--- BEGIN Task inputs ---

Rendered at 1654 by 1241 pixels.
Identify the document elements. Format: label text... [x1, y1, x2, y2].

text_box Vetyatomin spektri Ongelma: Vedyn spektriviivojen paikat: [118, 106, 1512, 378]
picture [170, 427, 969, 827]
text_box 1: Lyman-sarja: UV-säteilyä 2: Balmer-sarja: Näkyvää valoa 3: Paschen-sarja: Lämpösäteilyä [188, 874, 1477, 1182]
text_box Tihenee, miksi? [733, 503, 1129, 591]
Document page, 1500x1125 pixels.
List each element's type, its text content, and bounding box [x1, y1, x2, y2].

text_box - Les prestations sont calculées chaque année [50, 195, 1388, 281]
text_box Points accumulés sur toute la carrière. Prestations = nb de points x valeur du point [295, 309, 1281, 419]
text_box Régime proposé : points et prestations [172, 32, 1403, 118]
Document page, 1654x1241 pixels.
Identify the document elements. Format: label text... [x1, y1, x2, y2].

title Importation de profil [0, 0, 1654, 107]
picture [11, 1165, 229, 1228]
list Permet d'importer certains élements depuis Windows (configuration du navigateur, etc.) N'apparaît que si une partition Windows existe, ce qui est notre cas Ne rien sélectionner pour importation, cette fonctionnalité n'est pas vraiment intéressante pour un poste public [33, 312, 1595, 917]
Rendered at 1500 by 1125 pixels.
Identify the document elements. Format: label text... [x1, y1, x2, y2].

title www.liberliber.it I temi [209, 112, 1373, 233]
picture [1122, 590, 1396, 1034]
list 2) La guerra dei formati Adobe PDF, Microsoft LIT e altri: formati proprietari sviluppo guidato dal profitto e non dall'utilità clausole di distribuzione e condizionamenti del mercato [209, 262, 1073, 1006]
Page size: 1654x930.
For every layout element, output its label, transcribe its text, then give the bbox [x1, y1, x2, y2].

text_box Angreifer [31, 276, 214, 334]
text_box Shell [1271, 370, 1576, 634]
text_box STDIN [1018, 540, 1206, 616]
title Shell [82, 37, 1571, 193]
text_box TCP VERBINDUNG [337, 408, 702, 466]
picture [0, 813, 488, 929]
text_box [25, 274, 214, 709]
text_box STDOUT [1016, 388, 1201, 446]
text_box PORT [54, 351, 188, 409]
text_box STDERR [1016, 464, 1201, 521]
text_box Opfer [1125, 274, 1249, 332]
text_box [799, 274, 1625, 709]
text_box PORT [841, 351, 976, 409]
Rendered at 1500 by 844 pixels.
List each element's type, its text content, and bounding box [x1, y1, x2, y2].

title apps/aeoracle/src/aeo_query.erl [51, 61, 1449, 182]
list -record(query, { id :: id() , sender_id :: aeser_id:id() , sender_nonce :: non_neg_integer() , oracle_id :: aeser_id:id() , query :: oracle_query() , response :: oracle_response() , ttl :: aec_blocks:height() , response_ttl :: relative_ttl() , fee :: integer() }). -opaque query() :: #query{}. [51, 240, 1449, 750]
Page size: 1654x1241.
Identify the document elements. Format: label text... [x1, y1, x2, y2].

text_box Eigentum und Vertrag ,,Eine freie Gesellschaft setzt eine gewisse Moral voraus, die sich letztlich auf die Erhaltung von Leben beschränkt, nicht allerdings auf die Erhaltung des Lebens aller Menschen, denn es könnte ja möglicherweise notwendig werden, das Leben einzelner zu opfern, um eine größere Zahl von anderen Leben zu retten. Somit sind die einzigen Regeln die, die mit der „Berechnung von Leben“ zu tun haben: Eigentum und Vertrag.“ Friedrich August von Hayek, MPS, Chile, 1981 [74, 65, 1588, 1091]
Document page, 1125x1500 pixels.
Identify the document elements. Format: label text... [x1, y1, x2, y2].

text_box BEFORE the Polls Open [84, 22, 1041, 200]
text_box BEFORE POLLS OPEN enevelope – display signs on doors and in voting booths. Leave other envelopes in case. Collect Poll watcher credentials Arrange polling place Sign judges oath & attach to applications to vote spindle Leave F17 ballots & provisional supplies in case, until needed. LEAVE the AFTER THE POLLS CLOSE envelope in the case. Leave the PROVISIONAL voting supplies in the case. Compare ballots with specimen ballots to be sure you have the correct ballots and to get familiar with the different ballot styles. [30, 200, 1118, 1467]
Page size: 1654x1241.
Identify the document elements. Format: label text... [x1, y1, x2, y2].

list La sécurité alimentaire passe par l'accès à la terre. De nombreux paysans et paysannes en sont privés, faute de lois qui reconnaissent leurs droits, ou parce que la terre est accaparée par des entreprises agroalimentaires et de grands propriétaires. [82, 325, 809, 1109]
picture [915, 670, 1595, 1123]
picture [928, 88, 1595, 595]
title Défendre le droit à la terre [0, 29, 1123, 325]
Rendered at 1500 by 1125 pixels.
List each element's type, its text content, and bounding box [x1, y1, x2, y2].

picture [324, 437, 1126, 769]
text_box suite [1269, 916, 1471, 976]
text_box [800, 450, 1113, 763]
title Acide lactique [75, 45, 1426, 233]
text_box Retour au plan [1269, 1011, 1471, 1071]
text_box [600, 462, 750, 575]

--- END Task inputs ---

Required task: Please copy every one of the records above word for word, keeping each line as it appears.

Task result:
Rendered at 1654 by 1241 pixels.
Identify the document elements. Format: label text... [x1, y1, x2, y2].

text_box Vetyatomin spektri Ongelma: Vedyn spektriviivojen paikat: [118, 106, 1512, 378]
picture [170, 427, 969, 827]
text_box 1: Lyman-sarja: UV-säteilyä 2: Balmer-sarja: Näkyvää valoa 3: Paschen-sarja: Lämpösäteilyä [188, 874, 1477, 1182]
text_box Tihenee, miksi? [733, 503, 1129, 591]
Document page, 1500x1125 pixels.
List each element's type, its text content, and bounding box [x1, y1, x2, y2].

text_box - Les prestations sont calculées chaque année [50, 195, 1388, 281]
text_box Points accumulés sur toute la carrière. Prestations = nb de points x valeur du point [295, 309, 1281, 419]
text_box Régime proposé : points et prestations [172, 32, 1403, 118]
Document page, 1654x1241 pixels.
Identify the document elements. Format: label text... [x1, y1, x2, y2].

title Importation de profil [0, 0, 1654, 107]
picture [11, 1165, 229, 1228]
list Permet d'importer certains élements depuis Windows (configuration du navigateur, etc.) N'apparaît que si une partition Windows existe, ce qui est notre cas Ne rien sélectionner pour importation, cette fonctionnalité n'est pas vraiment intéressante pour un poste public [33, 312, 1595, 917]
Rendered at 1500 by 1125 pixels.
Identify the document elements. Format: label text... [x1, y1, x2, y2].

title www.liberliber.it I temi [209, 112, 1373, 233]
picture [1122, 590, 1396, 1034]
list 2) La guerra dei formati Adobe PDF, Microsoft LIT e altri: formati proprietari sviluppo guidato dal profitto e non dall'utilità clausole di distribuzione e condizionamenti del mercato [209, 262, 1073, 1006]
Page size: 1654x930.
For every layout element, output its label, transcribe its text, then give the bbox [x1, y1, x2, y2].

text_box Angreifer [31, 276, 214, 334]
text_box Shell [1271, 370, 1576, 634]
text_box STDIN [1018, 540, 1206, 616]
title Shell [82, 37, 1571, 193]
text_box TCP VERBINDUNG [337, 408, 702, 466]
picture [0, 813, 488, 929]
text_box [25, 274, 214, 709]
text_box STDOUT [1016, 388, 1201, 446]
text_box PORT [54, 351, 188, 409]
text_box STDERR [1016, 464, 1201, 521]
text_box Opfer [1125, 274, 1249, 332]
text_box [799, 274, 1625, 709]
text_box PORT [841, 351, 976, 409]
Rendered at 1500 by 844 pixels.
List each element's type, its text content, and bounding box [x1, y1, x2, y2].

title apps/aeoracle/src/aeo_query.erl [51, 61, 1449, 182]
list -record(query, { id :: id() , sender_id :: aeser_id:id() , sender_nonce :: non_neg_integer() , oracle_id :: aeser_id:id() , query :: oracle_query() , response :: oracle_response() , ttl :: aec_blocks:height() , response_ttl :: relative_ttl() , fee :: integer() }). -opaque query() :: #query{}. [51, 240, 1449, 750]
Page size: 1654x1241.
Identify the document elements. Format: label text... [x1, y1, x2, y2].

text_box Eigentum und Vertrag ,,Eine freie Gesellschaft setzt eine gewisse Moral voraus, die sich letztlich auf die Erhaltung von Leben beschränkt, nicht allerdings auf die Erhaltung des Lebens aller Menschen, denn es könnte ja möglicherweise notwendig werden, das Leben einzelner zu opfern, um eine größere Zahl von anderen Leben zu retten. Somit sind die einzigen Regeln die, die mit der „Berechnung von Leben“ zu tun haben: Eigentum und Vertrag.“ Friedrich August von Hayek, MPS, Chile, 1981 [74, 65, 1588, 1091]
Document page, 1125x1500 pixels.
Identify the document elements. Format: label text... [x1, y1, x2, y2].

text_box BEFORE the Polls Open [84, 22, 1041, 200]
text_box BEFORE POLLS OPEN enevelope – display signs on doors and in voting booths. Leave other envelopes in case. Collect Poll watcher credentials Arrange polling place Sign judges oath & attach to applications to vote spindle Leave F17 ballots & provisional supplies in case, until needed. LEAVE the AFTER THE POLLS CLOSE envelope in the case. Leave the PROVISIONAL voting supplies in the case. Compare ballots with specimen ballots to be sure you have the correct ballots and to get familiar with the different ballot styles. [30, 200, 1118, 1467]
Page size: 1654x1241.
Identify the document elements. Format: label text... [x1, y1, x2, y2].

list La sécurité alimentaire passe par l'accès à la terre. De nombreux paysans et paysannes en sont privés, faute de lois qui reconnaissent leurs droits, ou parce que la terre est accaparée par des entreprises agroalimentaires et de grands propriétaires. [82, 325, 809, 1109]
picture [915, 670, 1595, 1123]
picture [928, 88, 1595, 595]
title Défendre le droit à la terre [0, 29, 1123, 325]
Rendered at 1500 by 1125 pixels.
List each element's type, its text content, and bounding box [x1, y1, x2, y2].

picture [324, 437, 1126, 769]
text_box suite [1269, 916, 1471, 976]
text_box [800, 450, 1113, 763]
title Acide lactique [75, 45, 1426, 233]
text_box Retour au plan [1269, 1011, 1471, 1071]
text_box [600, 462, 750, 575]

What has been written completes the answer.